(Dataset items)
+++++

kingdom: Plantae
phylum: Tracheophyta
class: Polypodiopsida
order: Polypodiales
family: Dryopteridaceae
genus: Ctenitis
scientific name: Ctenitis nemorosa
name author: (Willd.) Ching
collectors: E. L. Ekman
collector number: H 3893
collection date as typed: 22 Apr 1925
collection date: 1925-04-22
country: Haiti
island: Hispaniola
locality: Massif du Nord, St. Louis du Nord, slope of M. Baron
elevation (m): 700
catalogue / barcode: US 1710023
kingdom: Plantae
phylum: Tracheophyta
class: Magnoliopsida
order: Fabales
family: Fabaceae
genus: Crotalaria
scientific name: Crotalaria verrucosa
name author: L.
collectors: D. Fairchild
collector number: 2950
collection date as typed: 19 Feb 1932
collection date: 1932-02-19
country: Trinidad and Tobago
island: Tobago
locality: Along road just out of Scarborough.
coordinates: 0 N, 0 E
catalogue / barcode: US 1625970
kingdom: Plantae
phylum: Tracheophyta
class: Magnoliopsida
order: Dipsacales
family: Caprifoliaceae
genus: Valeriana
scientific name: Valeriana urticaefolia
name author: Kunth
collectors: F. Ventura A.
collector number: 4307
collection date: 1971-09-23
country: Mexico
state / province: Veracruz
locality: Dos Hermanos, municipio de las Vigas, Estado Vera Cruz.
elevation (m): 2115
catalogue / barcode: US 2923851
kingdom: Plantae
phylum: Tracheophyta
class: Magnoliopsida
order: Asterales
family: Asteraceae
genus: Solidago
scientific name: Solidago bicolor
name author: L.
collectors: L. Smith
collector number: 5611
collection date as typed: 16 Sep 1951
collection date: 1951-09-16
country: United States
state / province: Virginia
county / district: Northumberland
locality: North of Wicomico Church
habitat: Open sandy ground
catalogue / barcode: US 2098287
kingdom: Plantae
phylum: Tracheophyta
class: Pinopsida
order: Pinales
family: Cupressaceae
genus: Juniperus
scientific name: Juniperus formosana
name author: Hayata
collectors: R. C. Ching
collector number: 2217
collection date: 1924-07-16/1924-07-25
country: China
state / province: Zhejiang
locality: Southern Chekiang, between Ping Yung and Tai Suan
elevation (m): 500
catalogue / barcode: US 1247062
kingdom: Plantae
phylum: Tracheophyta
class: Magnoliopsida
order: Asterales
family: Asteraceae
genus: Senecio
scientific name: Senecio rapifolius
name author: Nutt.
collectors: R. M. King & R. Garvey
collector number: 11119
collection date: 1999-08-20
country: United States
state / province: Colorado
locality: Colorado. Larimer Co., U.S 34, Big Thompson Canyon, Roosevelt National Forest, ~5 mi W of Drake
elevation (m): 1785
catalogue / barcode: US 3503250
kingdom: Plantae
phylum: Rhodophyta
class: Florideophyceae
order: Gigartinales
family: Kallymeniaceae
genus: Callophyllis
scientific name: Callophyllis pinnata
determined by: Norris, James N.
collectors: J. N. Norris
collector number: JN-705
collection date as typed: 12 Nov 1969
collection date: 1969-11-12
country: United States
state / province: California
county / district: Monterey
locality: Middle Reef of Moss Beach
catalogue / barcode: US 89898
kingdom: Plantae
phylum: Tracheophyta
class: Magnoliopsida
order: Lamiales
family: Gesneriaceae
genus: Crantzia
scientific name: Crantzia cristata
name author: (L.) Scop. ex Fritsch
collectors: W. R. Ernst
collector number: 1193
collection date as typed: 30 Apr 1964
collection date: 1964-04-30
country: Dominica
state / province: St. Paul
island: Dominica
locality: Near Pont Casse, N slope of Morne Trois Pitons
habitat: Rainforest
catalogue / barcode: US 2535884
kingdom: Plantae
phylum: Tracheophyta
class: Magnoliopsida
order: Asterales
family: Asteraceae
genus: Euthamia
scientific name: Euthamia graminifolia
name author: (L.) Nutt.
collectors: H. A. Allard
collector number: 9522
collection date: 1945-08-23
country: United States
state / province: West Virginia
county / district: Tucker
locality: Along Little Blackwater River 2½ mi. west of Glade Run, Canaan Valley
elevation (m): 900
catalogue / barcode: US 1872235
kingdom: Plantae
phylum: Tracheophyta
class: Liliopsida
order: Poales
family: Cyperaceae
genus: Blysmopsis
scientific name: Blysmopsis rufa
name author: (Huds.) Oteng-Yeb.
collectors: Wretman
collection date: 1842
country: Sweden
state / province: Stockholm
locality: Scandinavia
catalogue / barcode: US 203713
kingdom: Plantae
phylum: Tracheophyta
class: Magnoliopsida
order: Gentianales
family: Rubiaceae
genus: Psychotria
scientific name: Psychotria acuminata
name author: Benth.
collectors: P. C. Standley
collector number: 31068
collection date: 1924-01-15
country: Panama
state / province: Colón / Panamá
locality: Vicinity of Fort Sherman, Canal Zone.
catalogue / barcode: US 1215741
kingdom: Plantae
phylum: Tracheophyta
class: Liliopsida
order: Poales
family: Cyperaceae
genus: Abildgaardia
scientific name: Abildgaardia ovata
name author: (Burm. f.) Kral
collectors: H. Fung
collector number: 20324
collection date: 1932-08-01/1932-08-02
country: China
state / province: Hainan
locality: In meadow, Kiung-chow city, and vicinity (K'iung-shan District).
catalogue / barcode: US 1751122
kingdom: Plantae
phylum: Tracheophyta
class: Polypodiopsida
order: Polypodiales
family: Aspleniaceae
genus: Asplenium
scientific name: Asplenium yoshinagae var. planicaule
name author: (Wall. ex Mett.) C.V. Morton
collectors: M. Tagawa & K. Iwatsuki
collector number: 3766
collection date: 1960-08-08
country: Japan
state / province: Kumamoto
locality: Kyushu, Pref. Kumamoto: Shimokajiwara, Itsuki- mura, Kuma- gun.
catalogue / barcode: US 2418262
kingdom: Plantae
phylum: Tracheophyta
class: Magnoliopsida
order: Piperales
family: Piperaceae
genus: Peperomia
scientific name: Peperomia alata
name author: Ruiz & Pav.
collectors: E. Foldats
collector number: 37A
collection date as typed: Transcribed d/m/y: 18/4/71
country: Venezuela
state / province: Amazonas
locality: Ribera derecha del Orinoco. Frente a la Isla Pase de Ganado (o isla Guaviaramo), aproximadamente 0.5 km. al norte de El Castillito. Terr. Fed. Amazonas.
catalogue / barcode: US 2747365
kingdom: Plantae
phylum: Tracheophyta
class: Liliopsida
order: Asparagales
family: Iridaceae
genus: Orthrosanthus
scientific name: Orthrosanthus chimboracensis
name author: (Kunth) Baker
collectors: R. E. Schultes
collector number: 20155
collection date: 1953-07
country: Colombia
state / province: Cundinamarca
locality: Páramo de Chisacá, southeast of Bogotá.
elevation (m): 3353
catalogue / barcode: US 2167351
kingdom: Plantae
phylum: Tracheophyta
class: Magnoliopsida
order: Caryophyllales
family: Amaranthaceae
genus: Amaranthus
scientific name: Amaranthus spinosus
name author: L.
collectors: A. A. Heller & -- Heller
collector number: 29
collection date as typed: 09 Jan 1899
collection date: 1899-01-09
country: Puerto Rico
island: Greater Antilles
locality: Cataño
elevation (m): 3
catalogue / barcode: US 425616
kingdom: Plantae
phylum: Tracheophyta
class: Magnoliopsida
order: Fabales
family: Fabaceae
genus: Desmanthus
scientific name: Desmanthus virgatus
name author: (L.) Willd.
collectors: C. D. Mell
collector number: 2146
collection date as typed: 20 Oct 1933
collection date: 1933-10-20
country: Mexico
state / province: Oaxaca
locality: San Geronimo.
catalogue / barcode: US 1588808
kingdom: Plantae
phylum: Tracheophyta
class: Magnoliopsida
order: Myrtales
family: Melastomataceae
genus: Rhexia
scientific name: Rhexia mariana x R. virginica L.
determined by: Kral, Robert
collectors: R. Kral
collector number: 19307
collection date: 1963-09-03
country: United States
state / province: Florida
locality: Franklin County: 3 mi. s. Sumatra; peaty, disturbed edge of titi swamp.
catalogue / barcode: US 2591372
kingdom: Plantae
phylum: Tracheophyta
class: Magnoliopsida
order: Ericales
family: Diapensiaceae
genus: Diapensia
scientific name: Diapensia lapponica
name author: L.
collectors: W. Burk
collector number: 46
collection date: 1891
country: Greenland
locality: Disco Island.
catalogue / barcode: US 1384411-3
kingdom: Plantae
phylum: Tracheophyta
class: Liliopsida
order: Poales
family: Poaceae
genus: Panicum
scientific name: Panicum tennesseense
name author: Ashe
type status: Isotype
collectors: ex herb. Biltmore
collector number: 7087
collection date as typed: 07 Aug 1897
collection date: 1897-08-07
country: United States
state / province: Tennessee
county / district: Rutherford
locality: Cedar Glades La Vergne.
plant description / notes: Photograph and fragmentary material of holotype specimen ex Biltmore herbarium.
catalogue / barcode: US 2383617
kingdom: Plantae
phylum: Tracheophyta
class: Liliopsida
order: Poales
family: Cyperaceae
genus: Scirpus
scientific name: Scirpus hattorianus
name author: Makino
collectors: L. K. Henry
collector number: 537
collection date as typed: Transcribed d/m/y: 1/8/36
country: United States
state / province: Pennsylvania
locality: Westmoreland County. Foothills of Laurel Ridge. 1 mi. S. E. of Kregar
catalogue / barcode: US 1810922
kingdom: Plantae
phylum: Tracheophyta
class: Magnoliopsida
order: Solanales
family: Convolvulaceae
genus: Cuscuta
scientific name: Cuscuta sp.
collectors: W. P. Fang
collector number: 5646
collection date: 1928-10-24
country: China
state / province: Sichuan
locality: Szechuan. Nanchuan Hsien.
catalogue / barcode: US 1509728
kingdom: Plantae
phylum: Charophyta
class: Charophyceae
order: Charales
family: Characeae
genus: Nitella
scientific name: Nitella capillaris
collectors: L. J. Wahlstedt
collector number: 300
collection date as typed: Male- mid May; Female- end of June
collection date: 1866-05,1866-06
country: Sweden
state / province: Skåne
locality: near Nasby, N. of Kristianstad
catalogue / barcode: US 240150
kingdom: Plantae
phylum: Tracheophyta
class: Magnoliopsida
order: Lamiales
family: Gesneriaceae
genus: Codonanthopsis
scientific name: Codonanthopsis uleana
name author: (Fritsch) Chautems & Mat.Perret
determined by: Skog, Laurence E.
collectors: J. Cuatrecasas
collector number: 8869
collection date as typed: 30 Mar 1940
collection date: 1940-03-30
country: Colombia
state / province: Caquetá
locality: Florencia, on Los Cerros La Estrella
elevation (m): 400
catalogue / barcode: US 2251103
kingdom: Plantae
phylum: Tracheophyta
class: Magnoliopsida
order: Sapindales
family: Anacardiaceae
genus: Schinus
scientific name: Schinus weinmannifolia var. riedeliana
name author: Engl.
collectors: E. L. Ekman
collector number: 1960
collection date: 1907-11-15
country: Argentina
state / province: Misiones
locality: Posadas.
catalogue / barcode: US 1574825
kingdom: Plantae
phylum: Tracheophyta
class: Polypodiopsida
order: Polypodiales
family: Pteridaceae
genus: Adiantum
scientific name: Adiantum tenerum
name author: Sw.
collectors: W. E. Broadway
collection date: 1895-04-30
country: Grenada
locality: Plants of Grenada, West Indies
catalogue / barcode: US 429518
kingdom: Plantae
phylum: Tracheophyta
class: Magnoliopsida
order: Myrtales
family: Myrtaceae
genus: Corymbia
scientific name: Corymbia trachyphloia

+++++

EXERCISE GOAL: Please copy out the listing lines exactly, from the line containing "collector number: H 3893" up to and including the line containing "island: Tobago".

RESPONSE TO THIS EXERCISE:
collector number: H 3893
collection date as typed: 22 Apr 1925
collection date: 1925-04-22
country: Haiti
island: Hispaniola
locality: Massif du Nord, St. Louis du Nord, slope of M. Baron
elevation (m): 700
catalogue / barcode: US 1710023
kingdom: Plantae
phylum: Tracheophyta
class: Magnoliopsida
order: Fabales
family: Fabaceae
genus: Crotalaria
scientific name: Crotalaria verrucosa
name author: L.
collectors: D. Fairchild
collector number: 2950
collection date as typed: 19 Feb 1932
collection date: 1932-02-19
country: Trinidad and Tobago
island: Tobago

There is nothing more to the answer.